A reasonable question is whether you could do better than P by using Cover’s algorithm. Here’s my claim:
- If you test Ta or Tb and use the Cover algorithm to decide whether to use it for your campaign or switch to the other treatment, your probability of having chosen the treatment that would have given you the best test-result cure rate will converge to the Cover algorithm’s probability of a correct choice. This may or may not be greater than P (remember, P is greater than ½).
This time, let X1 denote the higher cure rate and X2 denote the lower cure-rate you would have got, depending on whether the treatment you tested was the better or the worse.
- If the cure rate for Ta is X1 then you’ll make the right decision if you decide to use Ta, i.e., if Y is less than or equal to X1, and your probability of doing so is X1/100.
- If the cure rate for Ta is X2 then you’ll make the right decision if you decide to use Tb, i.e., if Y is greater than X2, and your probability of doing so is 1 – X2/100.
- We began by supposing the probability that the cure rate for Ta is X1 is P, which is greater than ½. The probability that the cure rate for Ta is X2 is 1 – P, which is less than ½. So your total probability of ending up with the treatment whose cure rate is X1 is
P*X1/100 + (1 – P)*(1 – X2/100).
The question we want to address is when this probability is greater than P, i.e.,
P*X1/100 + (1 – P)*(1 – X2/100) > P.
It turns out that a rearrangement of this inequality gives us a clue.

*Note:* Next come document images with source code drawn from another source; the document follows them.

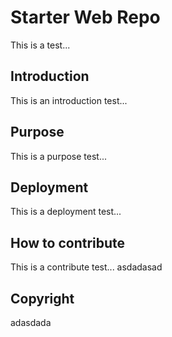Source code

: # Starter Web Repo

This is a test...

## Introduction

This is an introduction test...

## Purpose

This is a purpose test...

## Deployment

This is a deployment test...

## How to contribute

This is a contribute test...
asdadasad

## Copyright

adasdada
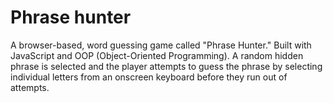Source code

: # Phrase hunter

A browser-based, word guessing game called "Phrase Hunter."
Built with JavaScript and OOP (Object-Oriented Programming).
A random hidden phrase is selected and the player attempts to guess the phrase by selecting individual letters from an onscreen keyboard before they run out of attempts.
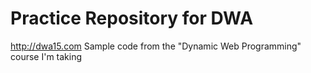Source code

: # Practice Repository for DWA
<http://dwa15.com>
Sample code from the "Dynamic Web Programming" course I'm taking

- First, we subtract P*X1/100 from both sides to get
(1 – P)*( 1 – X2/100) > P – P*X1/100.
- Now, we divide both sides of this inequality by 1 – P to get
( 1 – X2/100)/P > P*(1 – X1/100)/(1 – P),
and then divide both sides by ( 1 – X1/100) to get
(1 – X2/100)/( 1 – X1/100) > P/(1 – P).
We can now see that the values of X2 and X1 have to make the odds of the Cover algorithm larger than the odds resulting from P. If P = .6, say, then P/(1 – P) = .6/.4 = 1.5. Thus, for example, if X2 = 40% and X1 = 70% then (1 – X2/100)/( 1 – X1/100) = .6/.3 = 2.0 and the Cover algorithm will improve your chances of making the right choice. However, if X2 = 40% and X1 = 60% then the algorithm offers no improvement on P and if we increase X2 above 40% the algorithm will return a lower probability than P. So, if you already have strong evidence that one alternative is better than the other then don’t bother using the Cover algorithm.
Nevertheless, by exploiting randomness we’ve ended up with a decisional guide that can apply to real-world situations. Faced with being able to test only one of two alternatives, if you are undecided about which one is superior but can only test one alternative, test one of them and use Cover’s algorithm to decide which to adopt. You’ll end up with a higher probability of making the right decision than tossing a coin.